- _Exercise_
Please state the number of lines in the listing that contain the word "linejoin", and nothing else.

- _Dataset records_

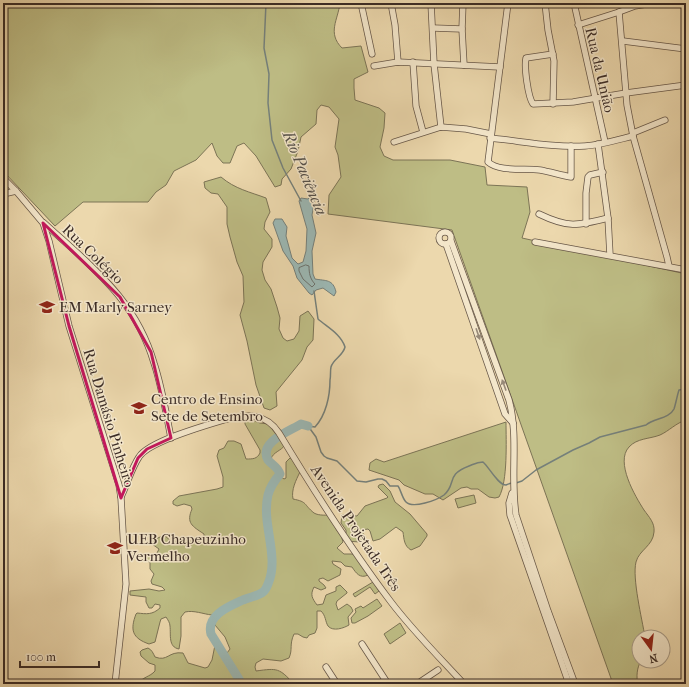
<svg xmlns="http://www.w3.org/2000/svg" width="689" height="687" font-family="'IM FELL French Canon',serif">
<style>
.green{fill:#bebd85;stroke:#7c7456}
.water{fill:#9cb8b4;stroke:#75807b}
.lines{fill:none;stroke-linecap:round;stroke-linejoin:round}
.shore{stroke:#6c726d;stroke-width:1}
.stream{stroke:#75807b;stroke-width:1.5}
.river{stroke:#9cb8b4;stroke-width:9}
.minor-casing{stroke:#675748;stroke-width:7}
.minor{stroke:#f3e6ca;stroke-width:5.5}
.oneway{fill:#978978}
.marked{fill:none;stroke:#c2185b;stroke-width:3;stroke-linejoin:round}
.labels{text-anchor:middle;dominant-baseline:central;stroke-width:3;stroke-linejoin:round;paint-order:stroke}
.street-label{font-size:15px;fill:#3b2c26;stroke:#f3e6ca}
.poi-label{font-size:15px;fill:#3b2c26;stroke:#f3e6ca;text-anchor:start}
.water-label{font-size:16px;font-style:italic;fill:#534f4a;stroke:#f3e6ca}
</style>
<rect width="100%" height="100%" fill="#ecd8ad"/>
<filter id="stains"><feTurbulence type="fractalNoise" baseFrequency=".005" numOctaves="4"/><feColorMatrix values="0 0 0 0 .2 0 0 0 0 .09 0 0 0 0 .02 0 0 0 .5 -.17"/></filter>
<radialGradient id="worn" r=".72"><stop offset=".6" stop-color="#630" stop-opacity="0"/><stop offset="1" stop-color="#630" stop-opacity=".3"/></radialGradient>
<!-- green -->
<g class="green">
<path d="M3 3H340C338 20 327 33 342 48L361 46 368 72 354 79V88L355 100 379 108 385 113 384 128 380 147 384 156 393 160H450L485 167 487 185 527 187 530 212 522 238 686 274V420C676 423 669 431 660 435 650 439 637 438 629 447 615 462 635 496 644 510 649 517 655 523 654 532 653 546 639 550 636 562 632 578 642 619 645 637H639V661H641C637 667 636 677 638 684H613L452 230 328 214 329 195 341 177 338 155 335 147 339 119 329 107 321 105 317 110 316 124 301 137 298 151 291 169 282 179 281 185 275 187 256 156 244 143 237 146 230 163H223L217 156 212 143 196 160 174 171 166 185 156 192 148 202H83L55 226 3 171Z"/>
<path d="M221 177C235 189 250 192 266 198L270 212 265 222 264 229 272 239V247L263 262 262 270 265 280 271 289 277 307 280 318 279 329 283 338 287 341 294 339 299 331 300 316 308 311 314 319 313 340 307 347 302 360 276 392 277 406 270 410 264 408 256 385 247 341 240 315 244 302 243 276 237 262 230 237 227 224V207L218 194 211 193 205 188 204 182Z"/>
<path d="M247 418 260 423 269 424 285 445C281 451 273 452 271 459L280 476 284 479 286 478V462L290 458H293L300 472C296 480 291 490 293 499 308 502 303 504 314 513 319 516 327 515 333 515L336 522V529L341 535 343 542 337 548 344 554H352L357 556 368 575C360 579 356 573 352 567L345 566 341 562 332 561 333 564 341 569 340 575 328 581 323 578 319 579V581L324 585 326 588 321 590 314 587C310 595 312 598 317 605L323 604 326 595 336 591V587L340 585 347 592V593L337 601 336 604 338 610 347 604 351 607 353 611 348 617 349 625C344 628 333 632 328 626 325 621 326 616 321 611H317V628L315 633 309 635 307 638 303 637 298 634H294C289 645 293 649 289 658L281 661 263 659 256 663 255 667 256 671C278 668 279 668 294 684H138C142 677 150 677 155 671V665L149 663 141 656 140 652 142 650 148 648C152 650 153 653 155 657 168 662 168 651 183 653L188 663 205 668 208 667 212 660 215 645 227 653 230 649 225 637 215 625 214 618 212 615C203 614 194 610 185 612L181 617V636L179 649C168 647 171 635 170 626 170 623 168 620 166 617L161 619 160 622 155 642 149 644C132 638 130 630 136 614L137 613C147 614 152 615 160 608V605L155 604 152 608H149L146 602V597L130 595V591L149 589 159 591 165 590 162 587 152 584 151 581 154 574 150 569V562L142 560 143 557 156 555 159 549 152 544 154 540 164 535 172 542 185 539C190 542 196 542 202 541L204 537V534C192 526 186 523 192 509L191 506 184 504 177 506 173 504V501L179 496 217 489 223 487V477L217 456 219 450 224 448 228 441H234L241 444 246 459C253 459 257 459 260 453V450L245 424V419Z"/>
<path d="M506 422C506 441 508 481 499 497L495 498 489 497 478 489H471L467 487 461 488 443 500 433 494H425L404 485 399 480 369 470 370 463 376 459 384 462Z"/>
<path d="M383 484 390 491 395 502 410 514 427 534V536L420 546 411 550C404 546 404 539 403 532L396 527 380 539 373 541 370 531 368 529 362 530V532L366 538 360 542 345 541 344 535 346 533V530L341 523 342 515C347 514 352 516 357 516L365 506 387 498 388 497 378 487 379 485Z"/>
<path d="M474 495 476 503 458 508 455 499Z"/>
<path d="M373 582 379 591 375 594 370 587 355 597 353 594Z"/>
<path d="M377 599 382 606 368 616 355 623H352L351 618 356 612 355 609 361 606 363 608Z"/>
<path d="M400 623 406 633 390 644 384 634Z"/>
</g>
<!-- water -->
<path class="water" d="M313 194 315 198 312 215 316 233 312 251 313 274 315 279C326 281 333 279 336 292L334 296 323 288 316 290 312 295 309 293 297 278 293 266 283 251 273 223 275 219H282L287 227 286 236 292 258 298 264 303 262 306 251 307 229 299 201 301 198 308 199Z"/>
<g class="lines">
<!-- shore -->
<path class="shore" d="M306 265 309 266C309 273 310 279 315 284L312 287 303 279 299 271V268Z"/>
<!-- stream -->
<g class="stream">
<path d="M266 3 264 48 269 74 268 103 272 140 283 168 301 201"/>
<path d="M308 426 316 437 321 452 324 456 327 458 337 461 357 481 366 482 378 479H382L386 481 390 486H398C401 490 402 498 406 502 413 509 437 500 444 495 457 484 445 475 469 466 474 464 477 462 483 462 489 467 498 485 506 485 508 484 510 483 513 483"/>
<path d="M308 426 315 427C326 415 330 396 330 380 331 376 330 371 331 367 333 359 343 356 345 347 341 334 327 327 318 319L314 291"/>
<path d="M516 483 522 481 536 470 573 450 589 443 600 437 646 425C654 418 669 419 674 409 676 403 677 396 679 390L686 389"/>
</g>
<!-- river -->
<path class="river" d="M242 684 211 634C206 615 230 606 243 600 250 597 258 596 263 592 266 590 267 586 268 584 280 557 261 523 268 495 270 487 275 480 280 474 278 467 272 465 268 460 258 442 290 431 301 424L308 426"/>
<defs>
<g id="minor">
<path d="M361 3 372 54"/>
<path d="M391 3 395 25 398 62"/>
<path d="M431 3 434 64 441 127"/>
<path d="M463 3 462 29 464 65"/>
<path d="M508 3 488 162C499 172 525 168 540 170 550 172 561 175 571 177V146"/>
<path d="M545 3 548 30 554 61 553 104"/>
<path d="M574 3 605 142"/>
<path d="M681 3H686"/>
<path d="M619 12 627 105 633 136 667 257 669 266"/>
<path d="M578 25 619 12 635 6 653 3"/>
<path d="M433 28 462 29"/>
<path d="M623 41 686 49"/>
<path d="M553 54 526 58C524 67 528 97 533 104L573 102 626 93 686 85"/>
<path d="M413 62 416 106 423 132"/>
<path d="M374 66 398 62 500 67"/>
<path d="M633 133 665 120"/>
<path d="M490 138C521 141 554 148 585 146 601 145 617 140 633 136"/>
<path d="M394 142 441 127 466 129 491 134"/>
<path d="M598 144 608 218 610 255"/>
<path d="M3 178 16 191 43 223 49 241 69 326 119 485 121 498 126 584 115 684"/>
<path d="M686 184V196"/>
<path d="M3 194 16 191"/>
<path d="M539 214C568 228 577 226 608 218"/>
<path d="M44 223C69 246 97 269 119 296 134 315 147 339 154 363 162 387 166 413 171 438"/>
<path d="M586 224V193L588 177 590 175 603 172"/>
<circle cx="445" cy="238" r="6"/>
<path d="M451 241 509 400C519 437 510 477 516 515L548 611 575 684"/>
<path d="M535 242 686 270"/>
<path d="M446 244 505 414 513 423"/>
<path d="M512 493 509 503 510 515 569 684"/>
<path d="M121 497C127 485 131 469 139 457 149 441 207 425 227 419 248 414 266 413 279 433 314 491 350 548 391 602 413 631 439 657 464 684"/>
<path d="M362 644 388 684"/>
<path d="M326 667 337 684"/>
<path d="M417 684 438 670"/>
</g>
</defs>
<!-- minor casing -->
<use href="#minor" class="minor-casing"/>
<!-- minor -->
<use href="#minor" class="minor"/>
</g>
<!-- one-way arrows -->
<defs><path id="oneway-solid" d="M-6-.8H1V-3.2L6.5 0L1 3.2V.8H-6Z"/></defs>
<g class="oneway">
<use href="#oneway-solid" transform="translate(478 334) rotate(71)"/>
<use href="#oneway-solid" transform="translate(504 385) rotate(-110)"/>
</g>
<!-- marked area -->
<path class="marked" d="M43 223 120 297 151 352 171 438 147 449 138 458 121 498 69 326Z"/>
<!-- icons -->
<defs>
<symbol id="school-bare" viewBox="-9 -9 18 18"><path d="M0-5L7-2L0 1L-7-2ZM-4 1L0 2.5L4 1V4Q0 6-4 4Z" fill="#8f2418" stroke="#f3e6ca" stroke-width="2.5" paint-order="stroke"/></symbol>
</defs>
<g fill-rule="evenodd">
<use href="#school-bare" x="36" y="296" width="22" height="22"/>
<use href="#school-bare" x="128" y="397" width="22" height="22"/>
<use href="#school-bare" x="104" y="537" width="22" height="22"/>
</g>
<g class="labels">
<!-- street labels -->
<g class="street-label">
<text transform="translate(600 70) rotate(77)">Rua da União</text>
<text transform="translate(93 254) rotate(44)">Rua Colégio</text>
<text transform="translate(109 418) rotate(73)">Rua Damásio Pinheiro</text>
<text transform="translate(356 528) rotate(56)">Avenida Projetada Três</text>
</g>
<!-- poi labels -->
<g class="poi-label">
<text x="59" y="307">EM Marly Sarney</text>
<text x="151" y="399">Centro de Ensino<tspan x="151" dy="17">Sete de Setembro</tspan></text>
<text x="127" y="539">UEB Chapeuzinho<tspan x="127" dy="17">Vermelho</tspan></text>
</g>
<!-- water labels -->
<g class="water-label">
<text transform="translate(305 173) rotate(67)">Rio Paciência</text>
</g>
</g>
<!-- margin -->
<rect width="689" height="687" fill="none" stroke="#ecd8ad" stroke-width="16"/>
<rect x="4" y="4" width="681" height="679" fill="none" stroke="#3b2c26" stroke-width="2"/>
<rect x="8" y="8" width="673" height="671" fill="none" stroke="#3b2c26"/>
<!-- north arrow -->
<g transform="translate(651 649) rotate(165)"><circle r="19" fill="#f3e6ca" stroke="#a99c88"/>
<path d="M0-3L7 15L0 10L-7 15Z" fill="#8f2418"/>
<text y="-6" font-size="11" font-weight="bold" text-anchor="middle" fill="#3b2c26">N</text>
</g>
<!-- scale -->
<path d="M20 661v6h79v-6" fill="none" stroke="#3b2c26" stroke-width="2"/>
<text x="26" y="661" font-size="12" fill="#3b2c26" stroke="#f3e6ca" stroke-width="3" paint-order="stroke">100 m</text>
<rect width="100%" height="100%" filter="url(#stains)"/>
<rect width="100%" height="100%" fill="url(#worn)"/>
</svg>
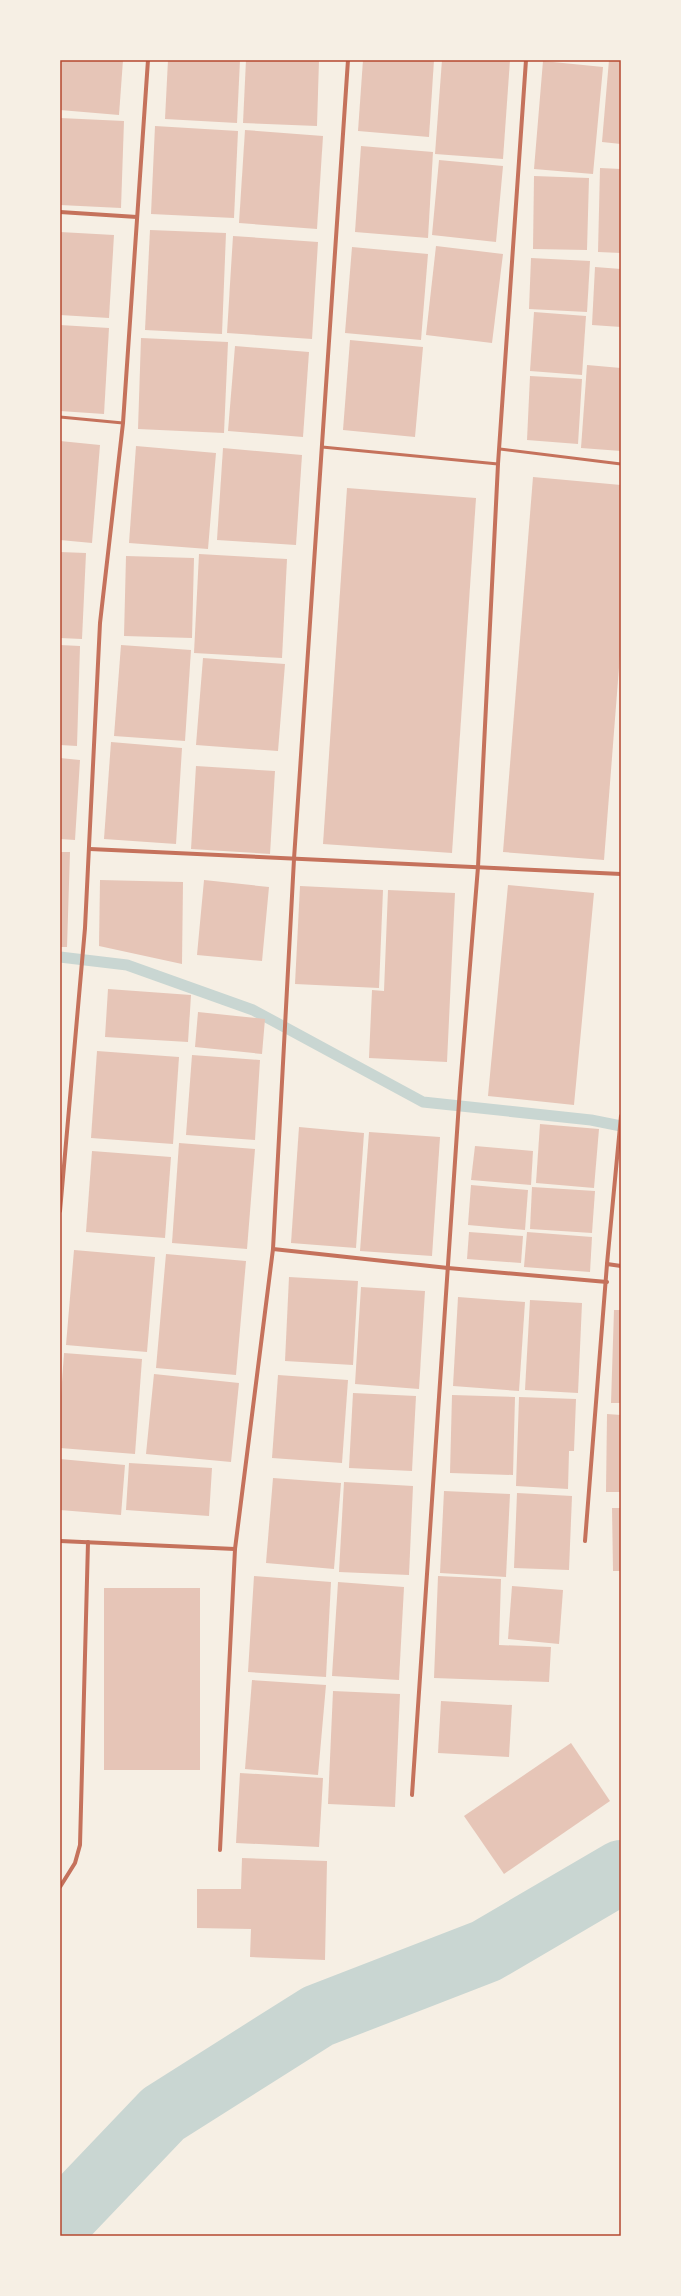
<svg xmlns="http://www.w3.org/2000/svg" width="681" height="2296" font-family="Signika,sans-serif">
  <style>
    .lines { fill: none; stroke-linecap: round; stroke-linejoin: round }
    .stream { stroke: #c9d6d2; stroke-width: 11 }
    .river { stroke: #c9d6d2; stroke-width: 64 }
    .building { fill: #e6c5b7 }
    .service { stroke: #c5725c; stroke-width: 3 }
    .minor { stroke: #c5725c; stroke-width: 4 }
    .neatline { fill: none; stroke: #b5482f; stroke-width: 1.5 }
  </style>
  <rect width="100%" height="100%" fill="#f6efe4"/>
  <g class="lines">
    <path class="stream" d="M60,957L127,965L253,1010L423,1102L591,1120L621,1126"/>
    <path class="river" d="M60,2222L163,2114L318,2016L486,1951L621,1872"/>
  </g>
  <g class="building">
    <path d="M60,60H123L119,115L60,110Z"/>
    <path d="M168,60H240L237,123L165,119Z"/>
    <path d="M246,60H319L317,126L243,123Z"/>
    <path d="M363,60H434L429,137L358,131Z"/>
    <path d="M442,60H510L503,159L435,154Z"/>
    <path d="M609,60H621V144L602,142Z"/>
    <path d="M543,61L603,67L593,174L534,169Z"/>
    <path d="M60,118L124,121L121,208L60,205Z"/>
    <path d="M155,126L238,131L234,218L151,214Z"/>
    <path d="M245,130L323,136L317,229L239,223Z"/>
    <path d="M361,146L433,152L428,238L355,232Z"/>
    <path d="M439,160L503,166L496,242L432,235Z"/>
    <path d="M600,168L621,169V253L598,252Z"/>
    <path d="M534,176L589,178L587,250L533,249Z"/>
    <path d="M150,230L226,233L222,334L145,330Z"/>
    <path d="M60,232L114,235L109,318L60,315Z"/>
    <path d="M233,236L318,242L312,339L227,333Z"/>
    <path d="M436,246L503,254L492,343L426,335Z"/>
    <path d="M352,247L428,254L421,340L345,333Z"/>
    <path d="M531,258L590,261L587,312L529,309Z"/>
    <path d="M595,267L621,269V327L592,325Z"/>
    <path d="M534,312L586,316L582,375L530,371Z"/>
    <path d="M60,325L109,328L104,414L60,411Z"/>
    <path d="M141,338L228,342L224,433L138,429Z"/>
    <path d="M350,340L423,347L415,437L343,430Z"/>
    <path d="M235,346L309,352L303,437L228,431Z"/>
    <path d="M587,365L621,368V451L581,448Z"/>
    <path d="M530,376L582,379L578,444L527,440Z"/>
    <path d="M60,441L100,445L92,543L60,540Z"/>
    <path d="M136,446L216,453L208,549L129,543Z"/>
    <path d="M223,448L302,455L296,545L217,540Z"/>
    <path d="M533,477L621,485V642L604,860L503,852Z"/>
    <path d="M347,488L476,498L452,853L323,844Z"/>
    <path d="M60,552L86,553L82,639L60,638Z"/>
    <path d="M199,554L287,559L282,658L194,653Z"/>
    <path d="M126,556L194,558L192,638L124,636Z"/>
    <path d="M60,645L80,646L77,746L60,745Z"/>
    <path d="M121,645L191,650L185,741L114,736Z"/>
    <path d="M203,658L285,664L278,751L196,745Z"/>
    <path d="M111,742L182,748L176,844L104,839Z"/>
    <path d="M60,758L80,760L75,840L60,839Z"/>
    <path d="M196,766L275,771L270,854L191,849Z"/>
    <path d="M60,852H70L67,947H60Z"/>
    <path d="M100,880L183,882L182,964L99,946Z"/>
    <path d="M204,880L269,887L262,961L197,955Z"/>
    <path d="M508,885L594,893L574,1105L488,1096Z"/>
    <path d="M300,886L383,890L379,988L295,984Z"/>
    <path d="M388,890L455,893L447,1062L369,1058L372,990L384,991Z"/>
    <path d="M108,989L191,995L188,1042L105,1037Z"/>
    <path d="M198,1012L265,1019L262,1054L195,1047Z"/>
    <path d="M97,1051L179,1057L173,1144L91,1138Z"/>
    <path d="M192,1055L260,1060L255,1140L186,1135Z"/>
    <path d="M540,1124L599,1129L594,1188L536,1183Z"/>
    <path d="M299,1127L364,1133L356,1248L291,1243Z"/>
    <path d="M369,1132L440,1137L432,1256L360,1251Z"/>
    <path d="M179,1143L255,1149L247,1249L172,1243Z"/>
    <path d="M475,1146L533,1151L531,1185L471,1180Z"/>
    <path d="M92,1151L171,1157L165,1238L86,1232Z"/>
    <path d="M471,1185L528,1190L525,1230L468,1225Z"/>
    <path d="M532,1187L595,1191L592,1233L530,1229Z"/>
    <path d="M469,1232L523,1236L521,1263L467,1259Z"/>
    <path d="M527,1232L592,1237L590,1272L524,1267Z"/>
    <path d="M74,1250L155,1257L147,1352L66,1345Z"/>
    <path d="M166,1254L246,1261L236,1375L156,1368Z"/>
    <path d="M289,1277L358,1281L353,1365L285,1361Z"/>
    <path d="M361,1287L425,1291L419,1389L355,1384Z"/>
    <path d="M458,1297L525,1302L519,1391L453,1386Z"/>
    <path d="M530,1300L582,1303L578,1393L525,1390Z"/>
    <path d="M614,1310H621V1403H611Z"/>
    <path d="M64,1353L142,1359L135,1454L60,1448V1410Z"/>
    <path d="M154,1374L239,1383L231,1462L146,1454Z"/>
    <path d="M278,1375L348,1380L342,1463L272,1458Z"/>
    <path d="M353,1393L416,1396L412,1471L349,1468Z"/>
    <path d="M452,1395L515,1397L513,1475L450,1473Z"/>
    <path d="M519,1397L576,1399L574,1451H569L568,1489L516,1486Z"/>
    <path d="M607,1414L621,1415V1492H606Z"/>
    <path d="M60,1459L125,1465L121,1515L60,1510Z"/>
    <path d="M129,1463L212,1468L209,1516L126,1510Z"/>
    <path d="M273,1478L341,1483L334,1569L266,1563Z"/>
    <path d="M344,1482L413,1486L409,1575L339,1572Z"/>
    <path d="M444,1491L510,1494L506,1577L440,1573Z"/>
    <path d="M517,1493L572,1496L569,1570L514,1568Z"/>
    <path d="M612,1508H621V1571H613Z"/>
    <path d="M254,1576L331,1582L326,1677L248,1672Z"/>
    <path d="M438,1576L501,1579L499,1645L551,1647L549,1682L434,1678Z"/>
    <path d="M338,1582L404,1587L399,1680L332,1676Z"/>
    <path d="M512,1586L563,1590L559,1644L508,1639Z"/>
    <rect x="104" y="1588" width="96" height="182"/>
    <path d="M252,1680L326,1685L318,1775L245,1769Z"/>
    <path d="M333,1691L400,1694L395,1807L328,1804Z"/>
    <path d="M441,1701L512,1705L509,1757L438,1753Z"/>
    <path d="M571,1743L610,1801L504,1874L464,1816Z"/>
    <path d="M240,1773L323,1778L319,1847L236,1843Z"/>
    <path d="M242,1858L327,1861L325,1960L250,1957L251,1929L197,1928V1889H241Z"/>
  </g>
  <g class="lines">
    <g class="service">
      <path d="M60,417L123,423"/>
      <path d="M322,447L498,464"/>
      <path d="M500,449L621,464"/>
    </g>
    <g class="minor">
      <path d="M60,212L137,217"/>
      <path d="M90,849L621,874"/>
      <path d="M60,1211L85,928L100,623L123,423L148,60"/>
      <path d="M273,1249L448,1268L607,1282"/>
      <path d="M607,1264L621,1266"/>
      <path d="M60,1541L235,1549"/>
      <path d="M585,1541L607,1264L621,1116"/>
      <path d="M412,1795L460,1088L478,867L498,464L526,60"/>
      <path d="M220,1850L235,1549L273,1249L294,859L348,60"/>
      <path d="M60,1887L75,1863L80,1845L88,1542"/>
    </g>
  </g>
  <rect width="681" height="2296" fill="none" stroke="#f6efe4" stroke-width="122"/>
  <rect x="61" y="61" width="559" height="2174" class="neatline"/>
</svg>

- _Solution_
4